Protests have greeted the opening of a bookstore run by the anti-LGBTQ+ organization Focus on the Family in Holland, Mich.
The store, Family Central, opened Thursday in downtown Holland, a western Michigan town known for its tulip festival and for Hope College, a conservative Christian school. It's only the second bookstore opened by Focus on the Family, a prominent Christian right group; the first is in Colorado Springs, where Focus is based.
"With the progress we've had here in Holland, supporting not only the LGBTQ+ community but diversity, equity, and inclusion, it's a bit of a disappointment to the LGBTQ+ community at large to learn that a group like Focus on the Family is now going to have a much stronger presence here in Holland," Jeffrey Sorenson, director of LGBTQ+ activist group Out on the Lakeshore, told Michigan TV station WOOD.
A small group of protesters, fewer than a dozen, demonstrated outside the store during its grand opening Thursday, the station reports. "If I'm not out here expressing my voice, then I can't expect anybody else to come out and stand up for me," said one of them, Joe Spaulding. Meanwhile, a line of people waiting to get into the store extended around the block.
Focus on the Family was founded in 1977 by James Dobson. It considers same-sex relationships a sin and offers resources for supposedly overcoming same-sex attractions, although its website says it does not endorse counseling that engages in "shame" or "degradation." As for transgender identity, its website says, "Transgenderism violates God's design."
"No one has spread the anti-gay gospel as widely, or with as much political impact, as James Dobson, the former child development professor and spanking enthusiast who founded Focus on the Family (FOF) in 1977," according to the Southern Poverty Law Center's website. The SPLC points out many anti-LGBTQ+ statements on Focus's radio shows and Dobson's crusade against marriage equality. He left Focus in 2010 but continues to spread his message through the James Dobson Family Institute.
An even more virulently anti-LGBTQ+ group, the Family Research Council, grew out of Focus. The FRC was founded by Focus officials in 1983, but the organizations separated in 1992 "over concerns that [FRC's] very political work might threaten Focus' tax-exempt status," the SPLC site notes. The SPLC, which monitors hate groups, does not list Focus as a hate group but does list FRC.
Several commenters on the Downtown Holland Facebook page noted Focus's anti-LGBTQ+ activity, including support for conversion therapy.
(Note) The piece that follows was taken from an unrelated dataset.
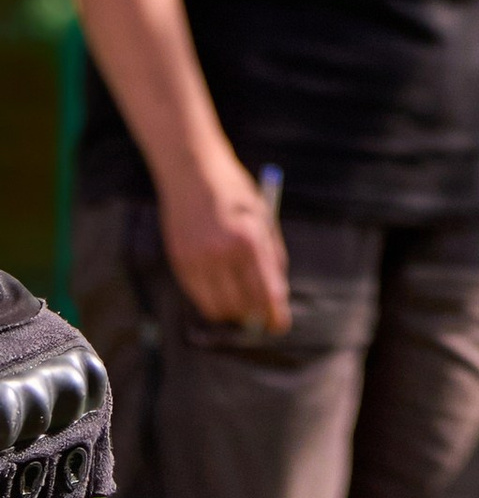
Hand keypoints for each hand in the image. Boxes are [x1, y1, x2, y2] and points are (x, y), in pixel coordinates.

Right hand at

Focus CEO Jim Daly, who attended the grand opening along with Duck Dynasty stars Al and Lisa Robertson, claimed much of the criticism was inaccurate. "For us, in the issue of conversion therapy, we just believe if a person has unwanted same sex attraction, they should be able to go to a counselor and talk to them about it," he told WOOD. "That's our simple statement on that issue."
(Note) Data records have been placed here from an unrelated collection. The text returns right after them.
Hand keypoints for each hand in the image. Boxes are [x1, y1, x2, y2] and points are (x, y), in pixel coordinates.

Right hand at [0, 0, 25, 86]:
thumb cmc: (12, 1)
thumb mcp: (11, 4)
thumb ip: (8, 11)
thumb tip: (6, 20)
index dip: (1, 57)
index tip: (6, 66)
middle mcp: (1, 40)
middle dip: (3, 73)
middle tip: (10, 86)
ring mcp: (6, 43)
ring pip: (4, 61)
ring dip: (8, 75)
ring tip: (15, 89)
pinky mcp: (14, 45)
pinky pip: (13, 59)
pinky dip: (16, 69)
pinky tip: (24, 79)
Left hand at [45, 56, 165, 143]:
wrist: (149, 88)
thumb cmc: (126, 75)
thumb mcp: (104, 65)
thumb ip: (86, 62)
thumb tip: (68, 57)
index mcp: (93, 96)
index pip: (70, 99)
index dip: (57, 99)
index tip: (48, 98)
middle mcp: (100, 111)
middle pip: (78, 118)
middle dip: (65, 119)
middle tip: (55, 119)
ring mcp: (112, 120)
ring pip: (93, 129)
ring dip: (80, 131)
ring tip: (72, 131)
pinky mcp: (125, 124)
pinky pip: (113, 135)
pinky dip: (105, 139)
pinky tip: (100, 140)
"Given the makeup of Holland and the Christian roots of Holland and the acceptance of biblical themes of marriage and parenting within the constituency of Holland, we think it's a good place to try that extension of our bookstore," he added.
The Downtown Holland organization issued a statement saying its mission is to promote all businesses in the shopping district. "The opening of any business in a privately-owned property within our district does not distract us from this mission, including our commitment to ensuring that all members of the community and all visitors to the area feel welcome here," the group said.
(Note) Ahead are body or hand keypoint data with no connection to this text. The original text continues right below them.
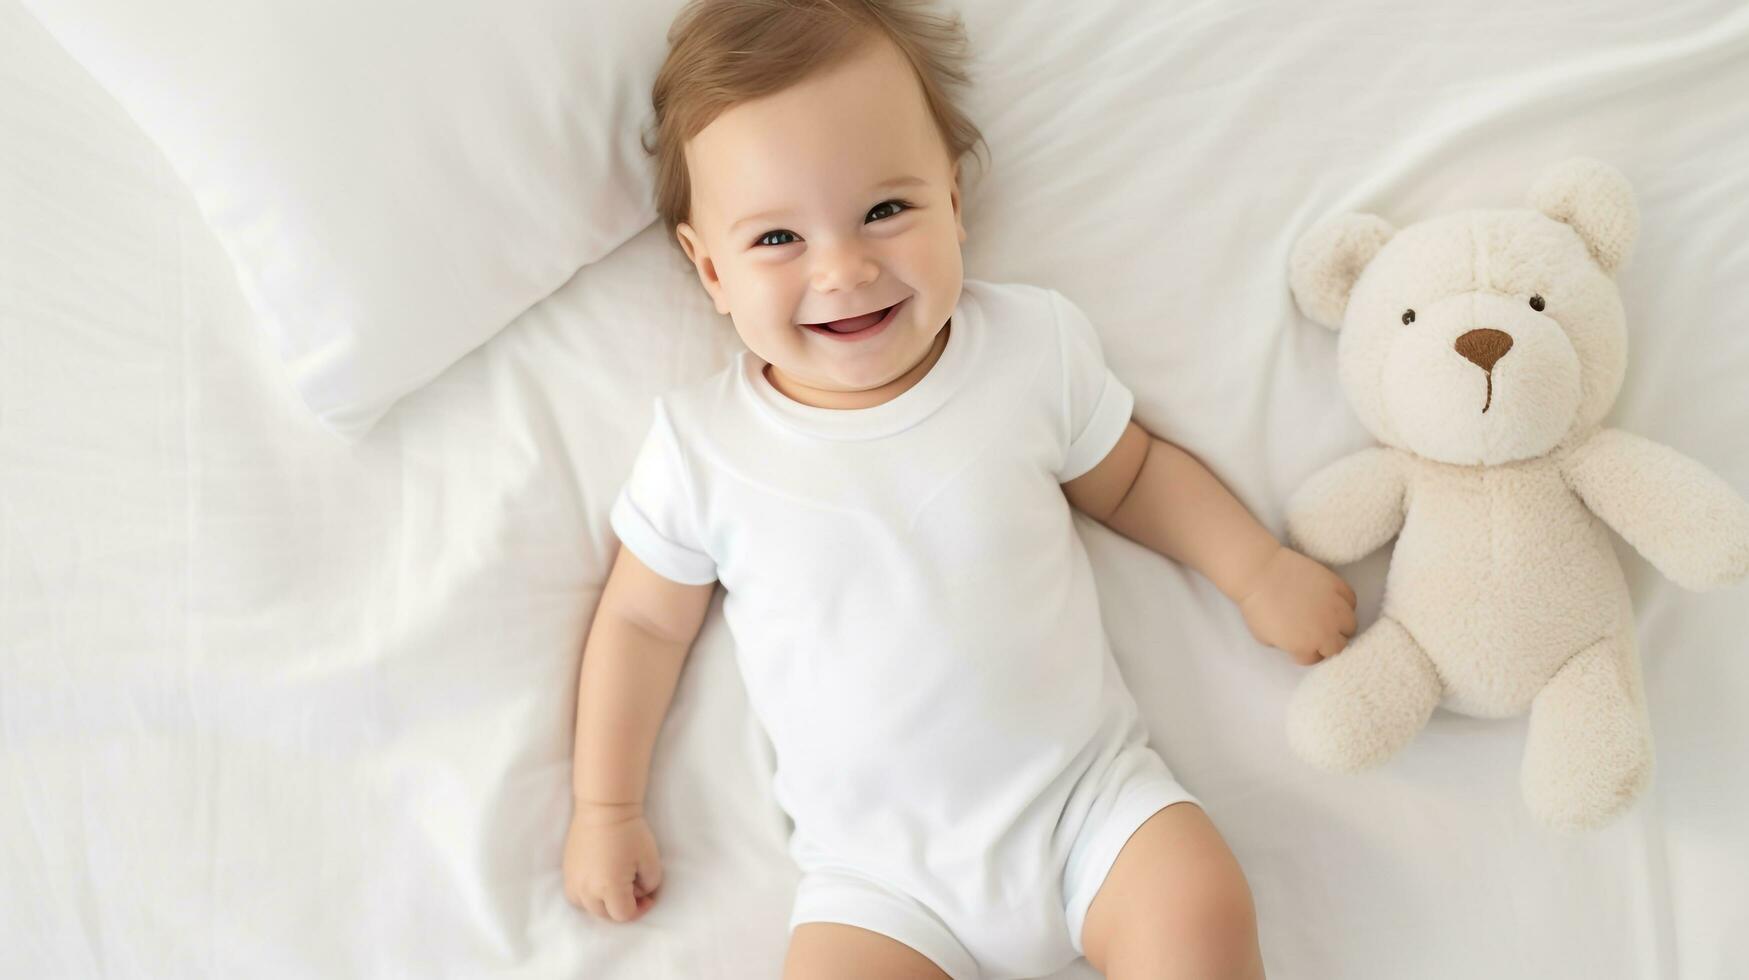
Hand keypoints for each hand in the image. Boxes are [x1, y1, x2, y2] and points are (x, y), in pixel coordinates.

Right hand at [563, 800, 662, 922]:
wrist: (603, 808)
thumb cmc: (630, 832)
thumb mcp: (651, 860)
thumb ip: (650, 885)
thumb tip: (640, 893)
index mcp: (609, 888)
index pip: (624, 915)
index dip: (640, 909)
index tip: (648, 896)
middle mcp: (587, 890)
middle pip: (606, 915)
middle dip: (623, 907)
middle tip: (635, 890)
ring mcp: (573, 882)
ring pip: (589, 908)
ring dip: (604, 903)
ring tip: (616, 885)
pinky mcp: (567, 872)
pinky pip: (576, 896)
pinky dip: (589, 895)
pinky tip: (600, 880)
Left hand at [1235, 545, 1356, 665]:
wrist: (1260, 572)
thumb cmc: (1256, 605)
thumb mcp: (1265, 637)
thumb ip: (1286, 645)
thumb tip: (1295, 642)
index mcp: (1304, 647)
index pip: (1314, 659)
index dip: (1307, 653)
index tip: (1302, 646)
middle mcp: (1324, 631)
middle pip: (1338, 647)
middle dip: (1328, 644)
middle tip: (1318, 634)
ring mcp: (1334, 608)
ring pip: (1350, 625)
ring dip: (1341, 626)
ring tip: (1329, 619)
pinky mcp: (1337, 585)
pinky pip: (1351, 600)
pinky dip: (1345, 603)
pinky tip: (1335, 602)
Sorenson offered a message of encouragement to LGBTQ+ residents of Holland, which, after much controversy, added sexual orientation and gender identity to its antidiscrimination ordinance in 2020. "Things are changing in Holland and people are more accepting," he told WOOD. The bookstore's opening is "discouraging and it seems like a step back, it's also not endgame. It doesn't mean that diversity, equity, and inclusion isn't important in Holland," he added.